Gabrielle Chanel Fashion Manifesto – Horst P. Horst

Aside from all the tweed and little dresses, there are some fantastic pieces, notably a 1930s navy blue sequined dress that the Duchess of Westminster bought despite Chanel’s affairs with her husband. A pair of metallic silver pajamas from 1967 wouldn’t be out of place at a contemporary New York Fashion Week party.

The exhibition ends with Chanel’s last work in 1971, when she died at the age of 87 in Paris. Yves Saint Laurent, Salvador Dalí and numerous models attended her funeral. (The subsequent history of the House of Chanel with Karl Lagerfeld is not addressed.)

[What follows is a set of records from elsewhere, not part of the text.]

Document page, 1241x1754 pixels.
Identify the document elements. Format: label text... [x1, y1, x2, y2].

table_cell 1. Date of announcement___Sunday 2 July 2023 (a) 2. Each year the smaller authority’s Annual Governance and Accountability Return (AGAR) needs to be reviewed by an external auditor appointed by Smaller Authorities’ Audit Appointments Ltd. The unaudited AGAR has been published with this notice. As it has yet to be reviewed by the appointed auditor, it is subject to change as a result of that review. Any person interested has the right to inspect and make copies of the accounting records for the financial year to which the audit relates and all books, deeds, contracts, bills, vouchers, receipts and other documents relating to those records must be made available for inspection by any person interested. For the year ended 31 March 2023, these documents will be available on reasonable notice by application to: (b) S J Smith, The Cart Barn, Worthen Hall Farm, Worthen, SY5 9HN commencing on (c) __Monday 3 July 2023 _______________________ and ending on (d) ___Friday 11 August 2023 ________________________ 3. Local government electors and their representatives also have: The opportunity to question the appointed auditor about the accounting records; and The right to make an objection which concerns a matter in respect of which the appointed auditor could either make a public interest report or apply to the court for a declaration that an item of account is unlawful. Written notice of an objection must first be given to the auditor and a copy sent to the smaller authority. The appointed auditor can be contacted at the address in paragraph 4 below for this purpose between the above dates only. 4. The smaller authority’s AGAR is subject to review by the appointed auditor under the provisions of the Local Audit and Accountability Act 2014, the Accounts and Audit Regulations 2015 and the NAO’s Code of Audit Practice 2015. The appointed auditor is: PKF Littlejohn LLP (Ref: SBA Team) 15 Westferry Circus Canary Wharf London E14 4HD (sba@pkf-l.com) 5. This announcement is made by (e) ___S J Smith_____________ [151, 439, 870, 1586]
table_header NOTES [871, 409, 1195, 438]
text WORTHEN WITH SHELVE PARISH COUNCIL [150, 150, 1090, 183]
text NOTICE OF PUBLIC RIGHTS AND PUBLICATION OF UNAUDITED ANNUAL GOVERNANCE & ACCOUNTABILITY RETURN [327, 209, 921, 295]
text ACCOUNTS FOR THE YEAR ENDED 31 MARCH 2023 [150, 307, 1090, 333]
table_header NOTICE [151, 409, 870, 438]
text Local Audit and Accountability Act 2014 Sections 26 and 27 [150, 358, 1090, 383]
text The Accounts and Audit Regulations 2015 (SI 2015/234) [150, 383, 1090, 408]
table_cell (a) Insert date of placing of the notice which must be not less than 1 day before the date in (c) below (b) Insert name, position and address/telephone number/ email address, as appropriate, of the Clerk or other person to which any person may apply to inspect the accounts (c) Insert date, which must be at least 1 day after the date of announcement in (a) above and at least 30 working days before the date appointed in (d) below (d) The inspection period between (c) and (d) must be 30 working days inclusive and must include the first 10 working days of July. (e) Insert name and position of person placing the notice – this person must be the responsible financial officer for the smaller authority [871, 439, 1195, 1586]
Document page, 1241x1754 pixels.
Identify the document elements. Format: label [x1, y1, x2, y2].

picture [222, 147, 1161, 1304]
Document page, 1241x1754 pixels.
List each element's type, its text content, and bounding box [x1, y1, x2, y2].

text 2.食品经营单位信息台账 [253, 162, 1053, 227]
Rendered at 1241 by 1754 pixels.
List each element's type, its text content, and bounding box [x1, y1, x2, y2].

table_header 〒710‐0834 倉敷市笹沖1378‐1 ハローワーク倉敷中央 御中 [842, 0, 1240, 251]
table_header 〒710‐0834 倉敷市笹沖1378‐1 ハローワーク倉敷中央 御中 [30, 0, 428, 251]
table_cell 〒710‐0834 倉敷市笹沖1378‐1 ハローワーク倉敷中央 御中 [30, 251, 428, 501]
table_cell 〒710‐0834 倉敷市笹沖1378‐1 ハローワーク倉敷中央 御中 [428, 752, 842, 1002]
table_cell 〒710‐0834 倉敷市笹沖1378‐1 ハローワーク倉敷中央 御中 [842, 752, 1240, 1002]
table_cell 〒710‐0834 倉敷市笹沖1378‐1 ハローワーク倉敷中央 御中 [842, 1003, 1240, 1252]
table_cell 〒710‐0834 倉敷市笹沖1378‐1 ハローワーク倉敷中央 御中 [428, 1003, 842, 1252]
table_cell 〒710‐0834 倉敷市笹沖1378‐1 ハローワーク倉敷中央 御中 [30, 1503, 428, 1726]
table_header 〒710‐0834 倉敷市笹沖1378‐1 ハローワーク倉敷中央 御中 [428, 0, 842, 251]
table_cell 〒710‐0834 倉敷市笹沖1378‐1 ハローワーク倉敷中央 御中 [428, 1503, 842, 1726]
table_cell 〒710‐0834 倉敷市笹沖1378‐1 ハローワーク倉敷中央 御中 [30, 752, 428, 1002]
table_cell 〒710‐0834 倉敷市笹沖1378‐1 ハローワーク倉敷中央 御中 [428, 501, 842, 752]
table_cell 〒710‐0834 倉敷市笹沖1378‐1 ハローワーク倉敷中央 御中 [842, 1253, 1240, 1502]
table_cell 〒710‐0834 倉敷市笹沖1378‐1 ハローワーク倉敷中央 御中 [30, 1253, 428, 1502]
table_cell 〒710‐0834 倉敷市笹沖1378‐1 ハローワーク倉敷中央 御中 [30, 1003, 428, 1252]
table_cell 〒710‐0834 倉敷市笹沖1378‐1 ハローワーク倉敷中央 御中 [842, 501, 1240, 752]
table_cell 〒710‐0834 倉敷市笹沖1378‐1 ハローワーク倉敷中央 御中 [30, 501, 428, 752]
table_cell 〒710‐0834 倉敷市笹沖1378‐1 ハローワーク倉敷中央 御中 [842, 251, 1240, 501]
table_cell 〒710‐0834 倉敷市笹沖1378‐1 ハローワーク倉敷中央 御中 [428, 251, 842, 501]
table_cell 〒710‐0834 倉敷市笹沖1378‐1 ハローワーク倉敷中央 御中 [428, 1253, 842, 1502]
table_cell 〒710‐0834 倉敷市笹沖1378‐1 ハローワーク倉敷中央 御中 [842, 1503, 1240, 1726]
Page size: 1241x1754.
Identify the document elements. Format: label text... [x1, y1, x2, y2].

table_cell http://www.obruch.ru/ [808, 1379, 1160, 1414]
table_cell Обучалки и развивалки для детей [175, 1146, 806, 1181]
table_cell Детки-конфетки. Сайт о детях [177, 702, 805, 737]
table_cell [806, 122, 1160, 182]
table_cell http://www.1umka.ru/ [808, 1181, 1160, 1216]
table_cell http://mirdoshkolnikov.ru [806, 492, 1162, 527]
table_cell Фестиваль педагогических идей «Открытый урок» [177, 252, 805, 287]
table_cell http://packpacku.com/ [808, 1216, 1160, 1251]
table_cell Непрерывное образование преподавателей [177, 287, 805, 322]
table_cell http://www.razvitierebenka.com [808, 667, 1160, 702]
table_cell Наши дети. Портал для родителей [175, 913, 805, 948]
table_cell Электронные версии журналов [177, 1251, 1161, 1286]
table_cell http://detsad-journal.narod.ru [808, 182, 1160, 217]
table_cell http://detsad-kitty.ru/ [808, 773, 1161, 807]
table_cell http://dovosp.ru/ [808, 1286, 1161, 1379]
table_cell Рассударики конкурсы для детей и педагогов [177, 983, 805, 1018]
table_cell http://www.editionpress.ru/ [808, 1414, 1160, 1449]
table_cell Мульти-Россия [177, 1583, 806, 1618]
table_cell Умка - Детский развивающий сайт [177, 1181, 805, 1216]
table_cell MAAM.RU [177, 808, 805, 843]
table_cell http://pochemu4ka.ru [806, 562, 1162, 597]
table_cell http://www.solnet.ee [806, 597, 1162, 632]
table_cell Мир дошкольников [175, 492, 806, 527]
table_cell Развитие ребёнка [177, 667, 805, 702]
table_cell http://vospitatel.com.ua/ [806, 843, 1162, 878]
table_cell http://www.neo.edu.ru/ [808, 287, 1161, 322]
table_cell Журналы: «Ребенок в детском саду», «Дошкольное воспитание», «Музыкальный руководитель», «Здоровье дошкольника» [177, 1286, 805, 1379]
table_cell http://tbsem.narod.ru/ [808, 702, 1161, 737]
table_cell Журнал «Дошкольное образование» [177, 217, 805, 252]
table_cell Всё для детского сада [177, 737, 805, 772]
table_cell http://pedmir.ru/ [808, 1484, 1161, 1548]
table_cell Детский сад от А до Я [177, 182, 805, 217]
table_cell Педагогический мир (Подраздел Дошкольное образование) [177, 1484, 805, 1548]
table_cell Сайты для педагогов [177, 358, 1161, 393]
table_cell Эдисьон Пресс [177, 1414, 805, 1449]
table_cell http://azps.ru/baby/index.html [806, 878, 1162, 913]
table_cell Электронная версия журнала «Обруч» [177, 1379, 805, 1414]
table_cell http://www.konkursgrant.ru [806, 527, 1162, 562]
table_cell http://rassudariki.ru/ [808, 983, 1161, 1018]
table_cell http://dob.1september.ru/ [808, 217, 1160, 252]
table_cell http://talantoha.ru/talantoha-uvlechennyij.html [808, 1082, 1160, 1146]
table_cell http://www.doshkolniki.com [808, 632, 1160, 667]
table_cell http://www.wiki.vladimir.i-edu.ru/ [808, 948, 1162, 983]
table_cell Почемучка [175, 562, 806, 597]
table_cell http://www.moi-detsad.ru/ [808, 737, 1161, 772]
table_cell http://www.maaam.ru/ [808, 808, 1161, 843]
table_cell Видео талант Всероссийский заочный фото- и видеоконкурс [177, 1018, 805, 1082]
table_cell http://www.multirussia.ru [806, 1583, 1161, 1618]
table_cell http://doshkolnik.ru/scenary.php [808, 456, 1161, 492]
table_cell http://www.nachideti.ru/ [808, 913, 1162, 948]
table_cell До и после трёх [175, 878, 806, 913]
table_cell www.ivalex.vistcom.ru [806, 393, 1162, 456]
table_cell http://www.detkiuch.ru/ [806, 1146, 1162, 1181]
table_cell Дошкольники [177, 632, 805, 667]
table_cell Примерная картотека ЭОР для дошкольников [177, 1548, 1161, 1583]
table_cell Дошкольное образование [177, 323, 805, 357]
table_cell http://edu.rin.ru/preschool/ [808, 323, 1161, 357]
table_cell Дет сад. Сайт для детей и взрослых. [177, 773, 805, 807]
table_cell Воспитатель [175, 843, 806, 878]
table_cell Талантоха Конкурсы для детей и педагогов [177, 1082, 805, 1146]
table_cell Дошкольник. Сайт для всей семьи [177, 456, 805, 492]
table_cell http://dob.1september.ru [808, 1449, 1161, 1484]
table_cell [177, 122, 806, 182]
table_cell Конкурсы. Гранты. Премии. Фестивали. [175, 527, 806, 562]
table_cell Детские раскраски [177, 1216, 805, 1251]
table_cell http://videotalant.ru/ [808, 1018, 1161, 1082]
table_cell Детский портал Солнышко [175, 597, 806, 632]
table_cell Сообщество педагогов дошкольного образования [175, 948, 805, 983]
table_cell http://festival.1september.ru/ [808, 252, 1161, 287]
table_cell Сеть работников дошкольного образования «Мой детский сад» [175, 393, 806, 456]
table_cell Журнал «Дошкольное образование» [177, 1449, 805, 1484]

“Chanel was a master of her art and one of the most influential figures in 20th century Western fashion,” V&A director Tristram Hunt explained at the media launch of the exhibition. “As one of the most successful fashion houses in existence, Chanel owes much to the models established by its founder.”

The exhibition stumbles when it comes to Gabrielle Chanel’s wartime activities. The notes refer to her collusion with the occupying Nazis, such as her relationship with a German officer, Baron Hans Gunther von Dincklage, while suggesting that she was a member of the French Resistance. Like Chanel herself, the show seems to hedge her bets.

One of the most interesting exhibits focuses on the “invisible accessory” of perfume. The Chanel No. 5 perfume began in 1921 and the exhibition features original bottles of the fragrance, although you will have to use your memory (or imagination) to smell the fragrance; It is not interactive in any way. The fragrance’s many renowned admirers ranged from Marilyn Monroe to Queen Elizabeth II. Included in the exhibit is a 1955 handwritten letter on Windsor Castle letterhead from the late queen, thanking a friend for a gift of the number 5. “As usual,” the then 29-year-old monarch wrote, “ “You have discovered just what I really wanted.” “Gabrielle Chanel: Fashion Manifesto” will be on display at the V&A until February 25.